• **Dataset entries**
[Start of section]
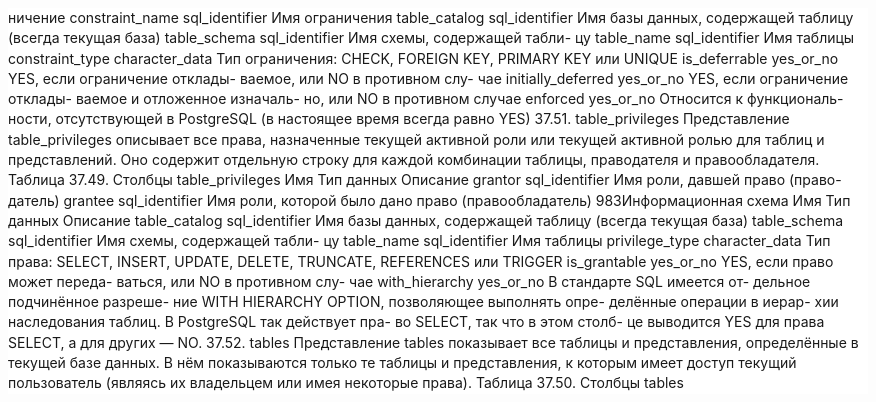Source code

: ничение
constraint_name sql_identifier Имя ограничения
table_catalog sql_identifier Имя базы данных, содержащей
таблицу (всегда текущая база)
table_schema sql_identifier Имя схемы, содержащей табли-
цу
table_name sql_identifier Имя таблицы
constraint_type character_data Тип
ограничения:
CHECK,
FOREIGN KEY, PRIMARY KEY или
UNIQUE
is_deferrable yes_or_no YES, если ограничение отклады-
ваемое, или NO в противном слу-
чае
initially_deferred yes_or_no YES, если ограничение отклады-
ваемое и отложенное изначаль-
но, или NO в противном случае
enforced yes_or_no Относится
к
функциональ-
ности,
отсутствующей
в
PostgreSQL (в настоящее время
всегда равно YES)
37.51. table_privileges
Представление table_privileges описывает все права, назначенные текущей активной роли или
текущей активной ролью для таблиц и представлений. Оно содержит отдельную строку для каждой
комбинации таблицы, праводателя и правообладателя.
Таблица 37.49. Столбцы table_privileges
Имя Тип данных Описание
grantor sql_identifier Имя роли, давшей право (право-
датель)
grantee sql_identifier Имя роли, которой было дано
право (правообладатель)
983Информационная схема
Имя Тип данных Описание
table_catalog sql_identifier Имя базы данных, содержащей
таблицу (всегда текущая база)
table_schema sql_identifier Имя схемы, содержащей табли-
цу
table_name sql_identifier Имя таблицы
privilege_type character_data Тип права: SELECT, INSERT,
UPDATE, DELETE, TRUNCATE,
REFERENCES или TRIGGER
is_grantable yes_or_no YES, если право может переда-
ваться, или NO в противном слу-
чае
with_hierarchy yes_or_no В стандарте SQL имеется от-
дельное подчинённое разреше-
ние WITH HIERARCHY OPTION,
позволяющее выполнять опре-
делённые операции в иерар-
хии наследования таблиц. В
PostgreSQL так действует пра-
во SELECT, так что в этом столб-
це выводится YES для права
SELECT, а для других — NO.
37.52. tables
Представление tables показывает все таблицы и представления, определённые в текущей базе
данных. В нём показываются только те таблицы и представления, к которым имеет доступ текущий
пользователь (являясь их владельцем или имея некоторые права).
Таблица 37.50. Столбцы tables
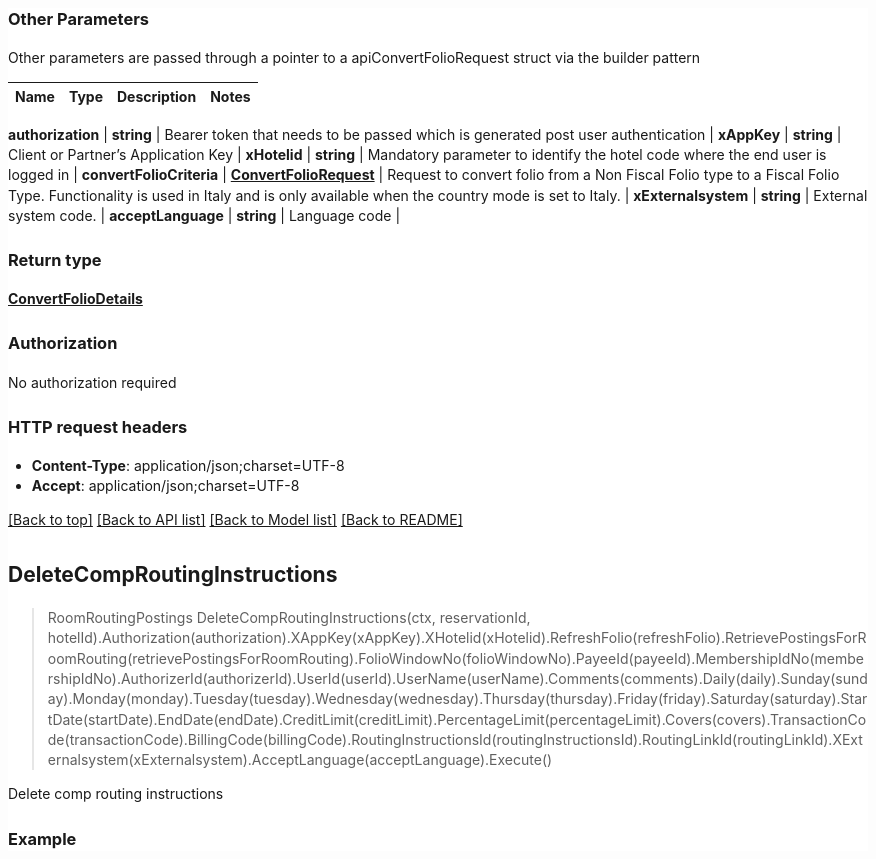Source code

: ### Other Parameters

Other parameters are passed through a pointer to a apiConvertFolioRequest struct via the builder pattern


Name | Type | Description  | Notes
------------- | ------------- | ------------- | -------------


 **authorization** | **string** | Bearer token that needs to be passed which is generated post user authentication | 
 **xAppKey** | **string** | Client or Partner’s Application Key | 
 **xHotelid** | **string** | Mandatory parameter to identify the hotel code where the end user is logged in | 
 **convertFolioCriteria** | [**ConvertFolioRequest**](ConvertFolioRequest.md) | Request to convert folio from a Non Fiscal Folio type to a Fiscal Folio Type. Functionality is used in Italy and is only available when the country mode is set to Italy. | 
 **xExternalsystem** | **string** | External system code. | 
 **acceptLanguage** | **string** | Language code | 

### Return type

[**ConvertFolioDetails**](ConvertFolioDetails.md)

### Authorization

No authorization required

### HTTP request headers

- **Content-Type**: application/json;charset=UTF-8
- **Accept**: application/json;charset=UTF-8

[[Back to top]](#) [[Back to API list]](../README.md#documentation-for-api-endpoints)
[[Back to Model list]](../README.md#documentation-for-models)
[[Back to README]](../README.md)


## DeleteCompRoutingInstructions

> RoomRoutingPostings DeleteCompRoutingInstructions(ctx, reservationId, hotelId).Authorization(authorization).XAppKey(xAppKey).XHotelid(xHotelid).RefreshFolio(refreshFolio).RetrievePostingsForRoomRouting(retrievePostingsForRoomRouting).FolioWindowNo(folioWindowNo).PayeeId(payeeId).MembershipIdNo(membershipIdNo).AuthorizerId(authorizerId).UserId(userId).UserName(userName).Comments(comments).Daily(daily).Sunday(sunday).Monday(monday).Tuesday(tuesday).Wednesday(wednesday).Thursday(thursday).Friday(friday).Saturday(saturday).StartDate(startDate).EndDate(endDate).CreditLimit(creditLimit).PercentageLimit(percentageLimit).Covers(covers).TransactionCode(transactionCode).BillingCode(billingCode).RoutingInstructionsId(routingInstructionsId).RoutingLinkId(routingLinkId).XExternalsystem(xExternalsystem).AcceptLanguage(acceptLanguage).Execute()

Delete comp routing instructions



### Example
[End of section]
• **REQUIRED WORK**
The entries above hold a line with "ние WITH HIERARCHY" and a later line with "данных. В нём". Write out exactly those lines and all lines between, nothing more.

• **ANSWER TO THE PROBLEM**
ние WITH HIERARCHY OPTION,
позволяющее выполнять опре-
делённые операции в иерар-
хии наследования таблиц. В
PostgreSQL так действует пра-
во SELECT, так что в этом столб-
це выводится YES для права
SELECT, а для других — NO.
37.52. tables
Представление tables показывает все таблицы и представления, определённые в текущей базе
данных. В нём показываются только те таблицы и представления, к которым имеет доступ текущий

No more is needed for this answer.